Mit einer Reihe von Aktionen und Veranstaltungen wollen die Jenaer 2009 buchstäblich nahtlos an das Wissenschaftsjahr 2008 anknüpfen. Erster Höhepunkt werde vom 3. bis 5. Mai der Halt des von der Max-Planck-Gesellschaft auf die Schiene gestellten Ausstellungszuges "Expedition Zukunft" in Jena-Göschwitz sein, berichtet Nora Kirsten von OptoNet. "Der 300 Meter lange Zug bringt in zwölf Waggons die zukunftsweisenden Wissenschaftstrends in den verschiedensten Gebieten populär an den Mann und die Frau", berichtet sie. Die Palette reiche von der Nanotechnologie über die Energieversorgung und die Ernährung der Weltbevölkerung bis zum Thema Mobilität - alles anschaulich, optisch attraktiv und mit vielen Möglichkeiten zum selbst aktiv werden. "Es sind auch Experimente und Beiträge aus Jena dabei, so von Biologen und Bewegungsforschern", berichtet sie.

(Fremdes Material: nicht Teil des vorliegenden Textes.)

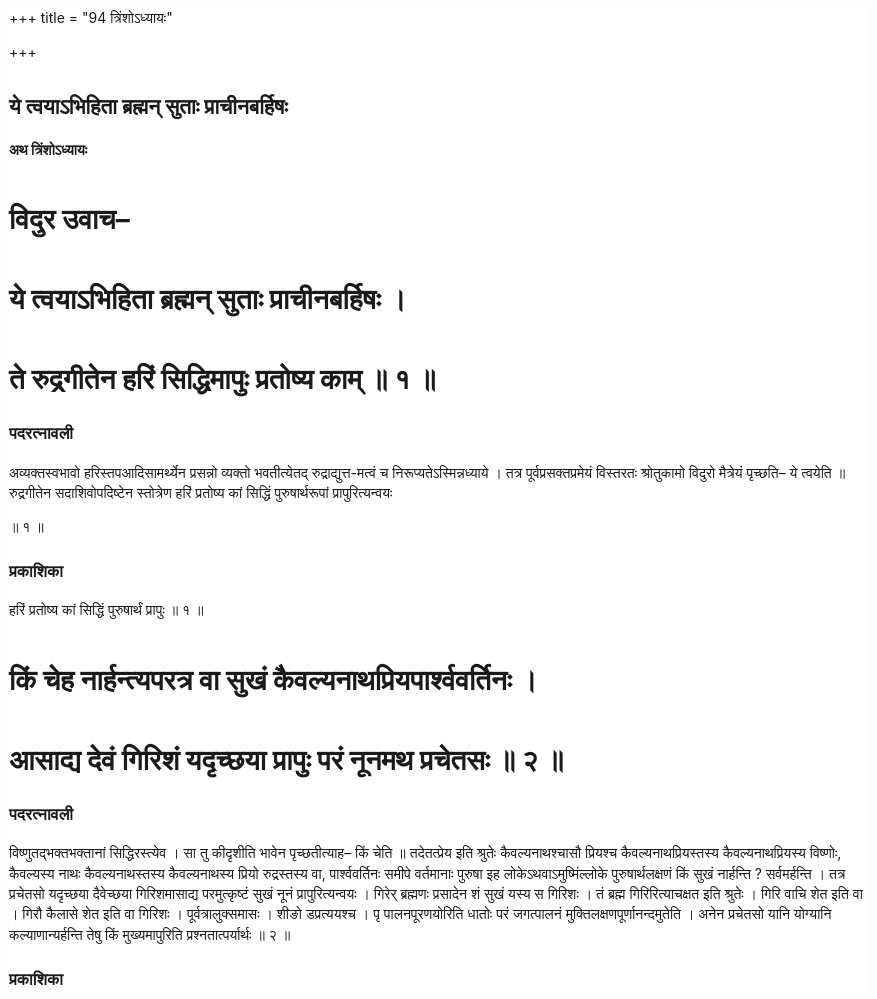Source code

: +++
title = "94 त्रिंशोऽध्यायः"

+++


## ये त्वयाऽभिहिता ब्रह्मन् सुताः प्राचीनबर्हिषः

**अथ त्रिंशोऽध्यायः**

# **विदुर उवाच–**

# **ये त्वयाऽभिहिता ब्रह्मन् सुताः प्राचीनबर्हिषः ।**

# **ते रुद्रगीतेन हरिं सिद्धिमापुः प्रतोष्य काम् ॥ १ ॥**

### **पदरत्नावली**

अव्यक्तस्वभावो हरिस्तपआदिसामर्थ्येन प्रसन्नो व्यक्तो भवतीत्येतद् रुद्राद्युत्त-मत्वं च निरूप्यतेऽस्मिन्नध्याये । तत्र पूर्वप्रसक्तप्रमेयं विस्तरतः श्रोतुकामो विदुरो मैत्रेयं पृच्छति– ये त्वयेति ॥ रुद्रगीतेन सदाशिवोपदिष्टेन स्तोत्रेण हरिं प्रतोष्य कां सिद्धिं पुरुषार्थरूपां प्रापुरित्यन्वयः

॥ १ ॥

### **प्रकाशिका**

हरिं प्रतोष्य कां सिद्धिं पुरुषार्थं प्रापुः ॥ १ ॥

# **किं चेह नार्हन्त्यपरत्र वा सुखं कैवल्यनाथप्रियपार्श्ववर्तिनः ।**

# **आसाद्य देवं गिरिशं यदृच्छया प्रापुः परं नूनमथ प्रचेतसः ॥ २ ॥**

### **पदरत्नावली**

विष्णुतद्भक्तभक्तानां सिद्धिरस्त्येव । सा तु कीदृशीति भावेन पृच्छतीत्याह– किं चेति ॥ तदेतत्प्रेय इति श्रुतेः कैवल्यनाथश्चासौ प्रियश्च कैवल्यनाथप्रियस्तस्य कैवल्यनाथप्रियस्य विष्णोः, कैवल्यस्य नाथः कैवल्यनाथस्तस्य कैवल्यनाथस्य प्रियो रुद्रस्तस्य वा, पार्श्ववर्तिनः समीपे वर्तमानाः पुरुषा इह लोकेऽथवाऽमुष्मिंल्लोके पुरुषार्थलक्षणं किं सुखं नार्हन्ति ? सर्वमर्हन्ति । तत्र प्रचेतसो यदृच्छया दैवेच्छया गिरिशमासाद्य परमुत्कृष्टं सुखं नूनं प्रापुरित्यन्वयः । गिरेर् ब्रह्मणः प्रसादेन शं सुखं यस्य स गिरिशः । तं ब्रह्म गिरिरित्याचक्षत इति श्रुतेः । गिरि वाचि शेत इति वा । गिरौ कैलासे शेत इति वा गिरिशः । पूर्वत्रालुक्समासः । शीङो डप्रत्ययश्च । पृ पालनपूरणयोरिति धातोः परं जगत्पालनं मुक्तिलक्षणपूर्णानन्दमुतेति । अनेन प्रचेतसो यानि योग्यानि कल्याणान्यर्हन्ति तेषु किं मुख्यमापुरिति प्रश्नतात्पर्यार्थः ॥ २ ॥

### **प्रकाशिका**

Begleitend dazu sind Schüler aus den 5. bis 7. Klassen am 4. Mai ins Zeiss-Planetarium eingeladen, "Das Wunder Licht" zu erkunden. Wissenschaftler und Studenten liefern mit Geschichten, Experimenten und Kuppelprojektionen genügend Diskussions- und Denkstoff. "Dass solche Art der Wissensvermittlung Kindern Spaß macht, zeigen die mehr als 500 Anmeldungen. "Wir denken schon über eine Wiederholung nach", verrät Kirsten.

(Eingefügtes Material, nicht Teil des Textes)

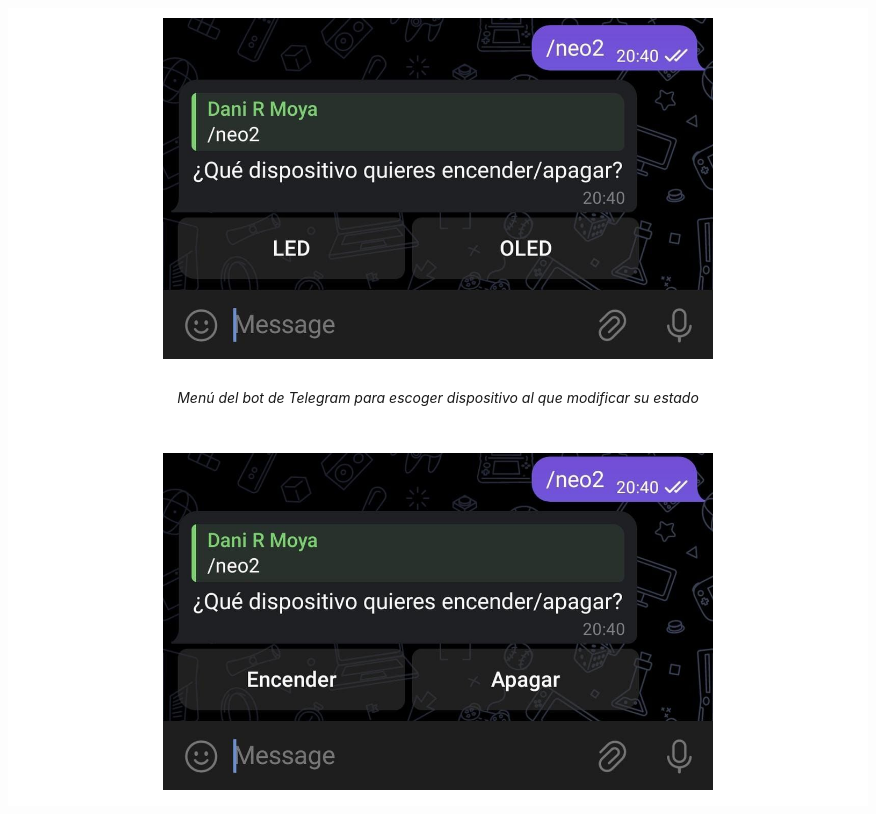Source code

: <div align="center">
  <img src="https://github.com/99danirmoya/Turtle-Bot-NEO-EVO/blob/main/pics/telegrambot1.jpg" width="550"  style="margin: 10px;"/>

  <em>Menú del bot de Telegram para escoger dispositivo al que modificar su estado</em>
</div>
<br/>

<div align="center">
  <img src="https://github.com/99danirmoya/Turtle-Bot-NEO-EVO/blob/main/pics/telegrambot2.jpg" width="550"  style="margin: 10px;"/>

Geplant und bereits angeschoben ist auch eine Aktion, bei der Schüler des Abbe-, Zeiss- und Schott-Gymnasiums ihre eigenen Antworten auf die Jenaer Frage "Wie wird aus Licht Zukunft?" suchen. "Die Abbe-Gymnasiasten wollen sich des Themas Thermografie annehmen, die Zeiss-Gymnasiasten wollen in einem Film den Beitrag der Lasertechnik beleuchten", sagt Nora Kirsten. Weitere Veranstaltungen seien angedacht, so eine öffentliche "Rathausdebatte" mit Wissenschaftlern, Unternehmern und Kommunalpolitikern über die Frage, welche Zukunft Jena als "Lichtstadt" hat, und natürlich die nächste "Lange Nacht der Wissenschaft" im Herbst.